We have previously given this topic some thought, concluding that, as a result of brewing at home:
…we’re much harsher in our judgements of ‘craft beer’… we’ve also learned our own limits, and come to respect really expert brewers all the more.
A couple of years on, that’s truer than ever: we resent paying for beers that are no better than we could turn out ourselves and, unfortunately, quite often find ourselves saying of beers we’ve paid several quid for, “Ugh! If we’d brewed this, we’d have written off as a failed batch.”
Has it made us like beers we didn’t like before? Actually, yes — we were baffled by saison until we read Phil Markowski’s book Farmhouse Ales, at which point it snapped into focus: it’s all about the subtly funky, distinctive yeast. We’ve since brewed several batches which have not only been among the best beer we’ve ever produced but have also helped us understand and appreciate commercial examples.
In fact, more generally, one of the great benefits of home brewing has been getting to know different yeast strains, and coming to appreciate its contribution in a world where hops hog all the attention. We’re much more sensitive to yeast character, or its absence, than we ever were before.

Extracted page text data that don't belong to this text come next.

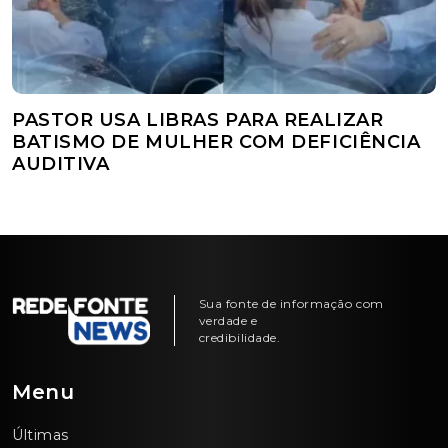
PASTOR USA LIBRAS PARA REALIZAR
BATISMO DE MULHER COM DEFICIÊNCIA
AUDITIVA
Sua fonte de informação com
verdade e
credibilidade.
Menu
Últimas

We’ve gained huge amounts of pleasure from reading books about home brewing, which are among the best writing on beer, full stop. We’ve also enjoyed dabbling in advice and recipes, and researching its history — it wasn’t as important in the the rebirth of British beer as in the US, but it certainly played its part.
But, sadly, we didn’t need any help from home brewing to be pretentious assholes.

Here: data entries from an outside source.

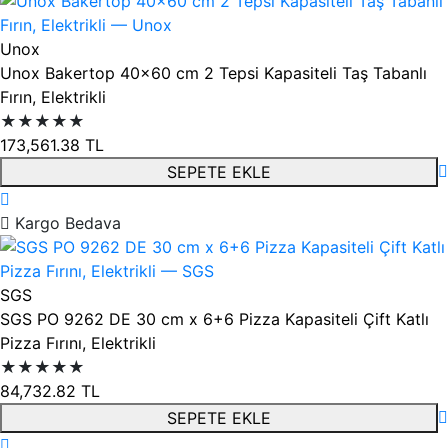
Unox
Unox Bakertop 40x60 cm 2 Tepsi Kapasiteli Taş Tabanlı
Fırın, Elektrikli
★★★★★
173,561.38
TL
SEPETE EKLE
Kargo Bedava
SGS
SGS PO 9262 DE 30 cm x 6+6 Pizza Kapasiteli Çift Katlı
Pizza Fırını, Elektrikli
★★★★★
84,732.82
TL
SEPETE EKLE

2 replies on “Session #92: I Made This”
Come on you two. You are British and Brits, by and large, don’t use the word “asshole”. Certainly not your generation.
Person up a bit. Fly the flag. Be proud of your country and language. You are not pretentious assholes. You are pretentious arseholes.
But, to be fair, as the British perfected the pretentious asshole / areshole, surely one can’t distinguish it so completely from this part of your life. It’s a thrilling fact that Atlantic Canadians use both arsehole and asshole, the first being the deminuitive. Saying “don’t be an arsehole” isn’t even swearing. It’s just good advice.